Lynn hocha la tête : à chaque réponse de Jenna, même simple, il pouvait se faire une idée plus précise de ce qu'elle était, d'où elle venait. Et certainement pas du même monde que lui : il n'avait jamais mis les pieds dans une église et n'avait pas du tout l'intention de le faire, même pour du tourisme. D'ailleurs, c'était une idée incongrue : il n'avait pas le temps de faire du tourisme.
- On jouera encore dans un pub, à Manchester, la semaine prochaine, reprit-il pour répondre à sa toute première question.
- Vous ne faites que jouer dans des pubs ?
- Ou des petites salles. On n'est pas encore assez connus pour viser plus haut. Mais on espère bien y arriver. On travaille dur pour cela.
- Vous vivez de votre musique quand même ? demanda-t-elle.
Il éclata de rire :
- Non, fillette, non... Ce qu'on gagne lors d'un concert, en général, ça sert juste à payer le bail heureusement peu élevé de notre salle de répétition et le carburant pour aller jouer à droite ou à gauche. Faut bosser, à côté, pour vivre.
Jenna hocha la tête. Lynn porta son verre à ses lèvres et la fixa. "Elle vient d'une autre planète, ou quoi ?"
- Et tu travailles alors ? Tu as du temps pour jouer et pour travailler ? s'étonna-t-elle.
- Ouais, répondit-il.

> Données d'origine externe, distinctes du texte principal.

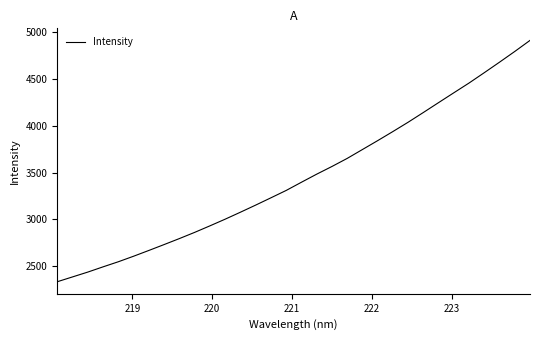

What is the minimum value shown in the chart?

2336.7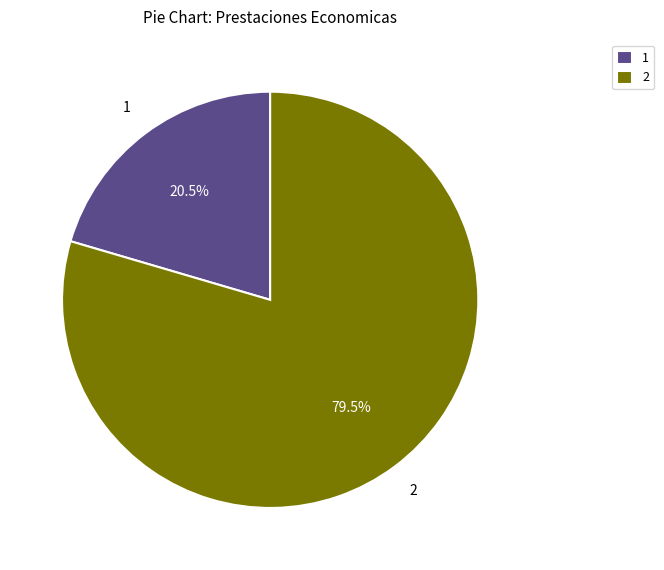

Which category has the biggest portion of the pie?

2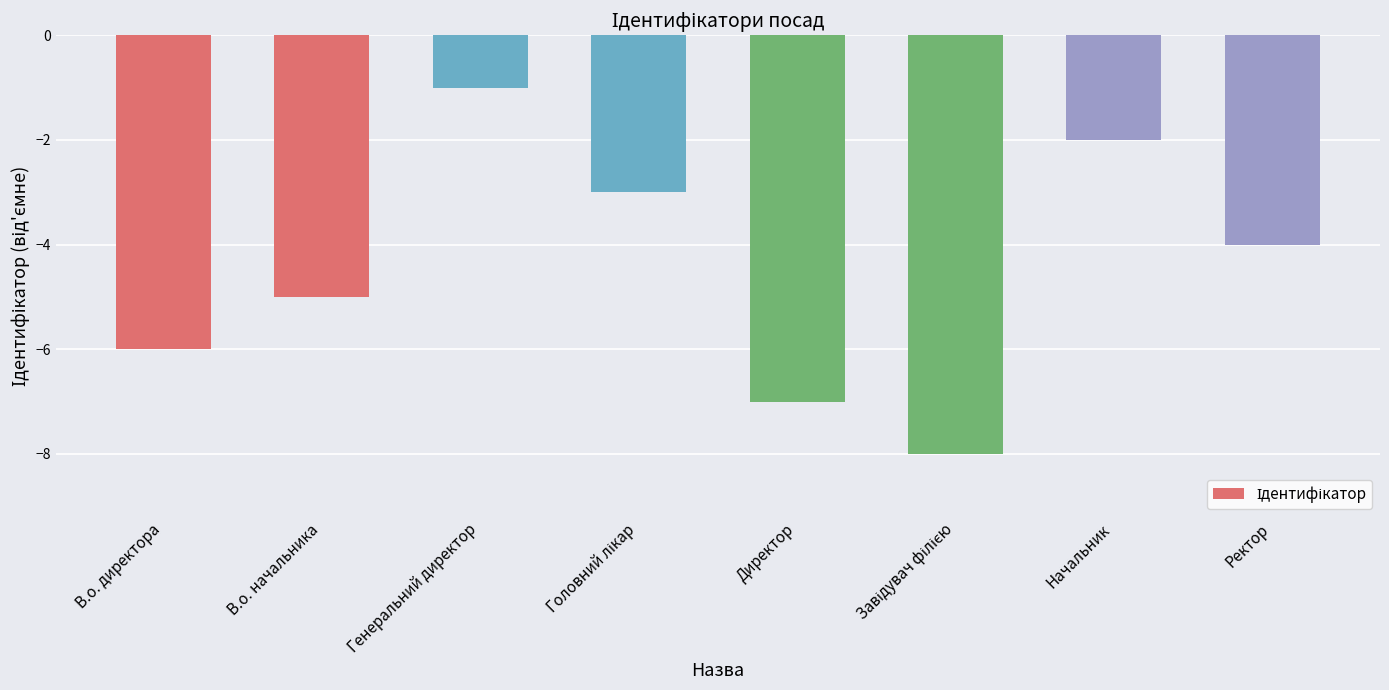

Which category has the highest value across all series?

Генеральний директор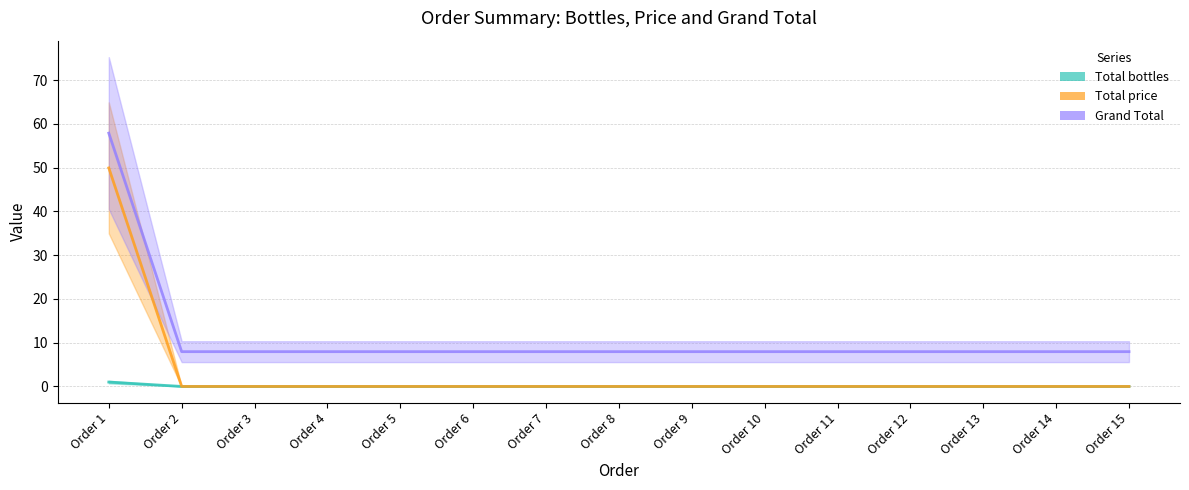

What are all the series names shown in the legend?

Total bottles, Total price, Grand Total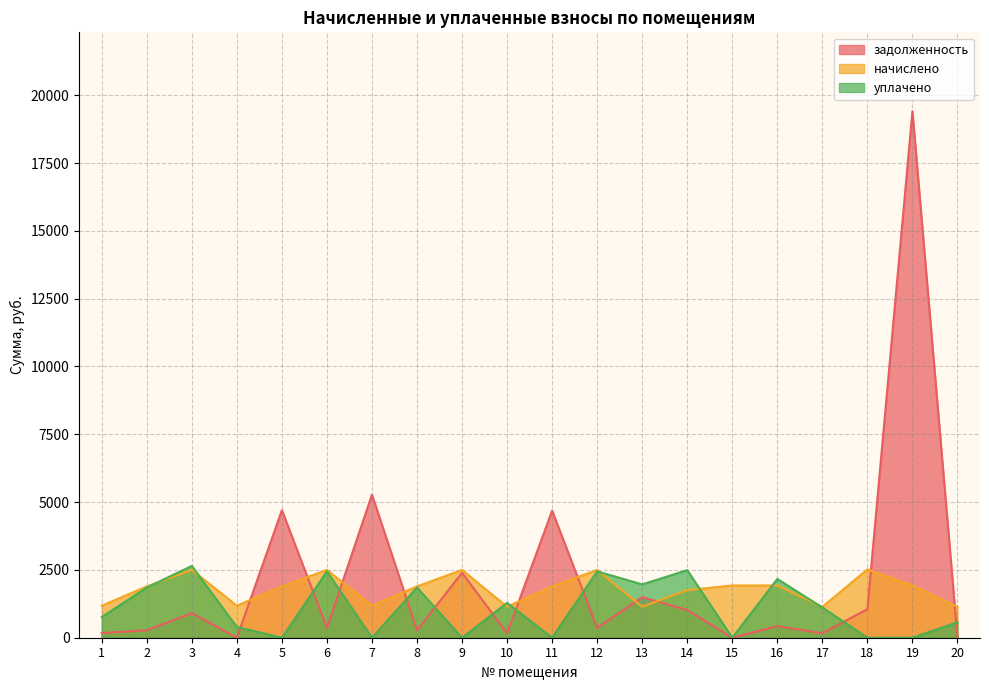

What is the maximum value for уплачено?

2645.8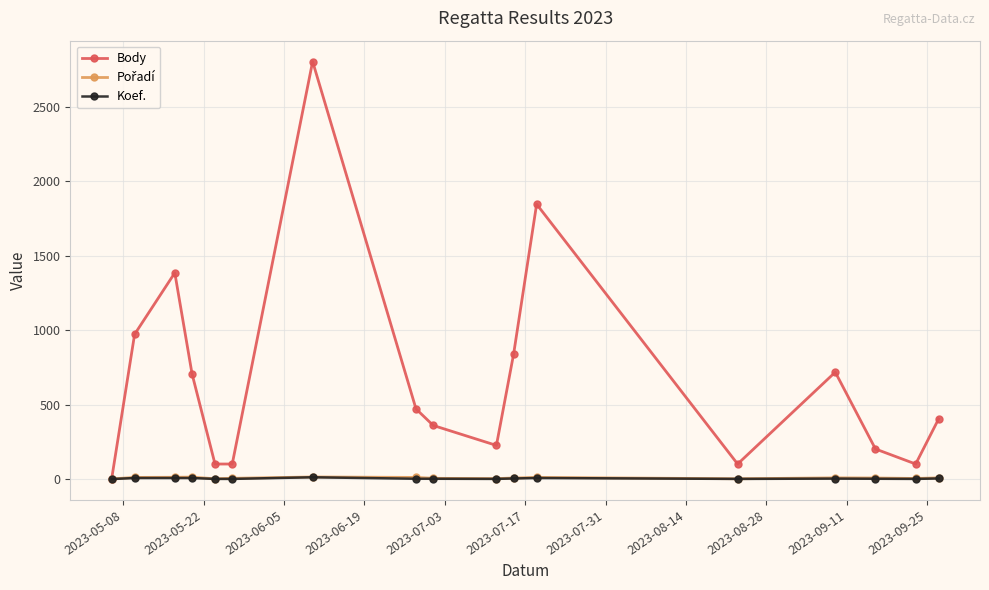

Which series has the largest total across all categories?

Body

Et pour les autres, c'est pareil.
Il n'avait pas envie d'en dire plus, de lui avouer qu'il faisait vraiment un boulot de merde et les autres aussi. Seul Stair s'en sortait un tout petit mieux en donnant quelques cours de musique dans une association, en plus de son job. Non, il n'avait pas envie que Jenna sache qu'il vivait vraiment chichement. Ce n'était pas la misère, mais il en connaissait la frontière : il savait très bien quand il lui arrivait de la frôler.

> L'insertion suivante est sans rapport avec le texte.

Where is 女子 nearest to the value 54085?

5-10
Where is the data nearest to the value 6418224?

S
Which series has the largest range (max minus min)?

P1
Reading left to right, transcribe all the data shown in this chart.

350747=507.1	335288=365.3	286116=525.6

- C'est courageux, dit-elle. C'est comme Ally. Je suis très admirative de la voir travailler pour pouvoir se payer ses études. Je sais que j'ai de la chance pour cela, de ne pas avoir à me préoccuper du lendemain.
- Tes vieux sont friqués ?
- Oui, répondit-elle sans paraître choquée par l'expression qu'il avait utilisée pour parler de ses parents. Mais je n'ai pas envie de parler de mes parents.
- Ok, gamine.
Elle fronça légèrement les sourcils. Commençait-il à l'agacer en l'appelant ainsi ? Mais il ne pouvait s'empêcher de vouloir la provoquer un peu, pour savoir ce qu'elle avait dans les tripes. Il la vit porter son verre à ses lèvres et se fit la remarque qu'elle n'avait pas encore bu la moindre gorgée.
- Hum, fit-elle. Elle est bonne.
- Je t'ai choisi une légère, tu m'avais pas précisé.
- C'est très bien, sourit-elle doucement.
Il ne pouvait s'empêcher de fixer ses lèvres, quand elle souriait ainsi, quand elle parlait, quand elle buvait. Elle avait une très jolie bouche, des lèvres qu'il avait envie d'écraser sous les siennes. Oui, il avait vraiment envie de l'embrasser.
Mais il allait devoir attendre encore.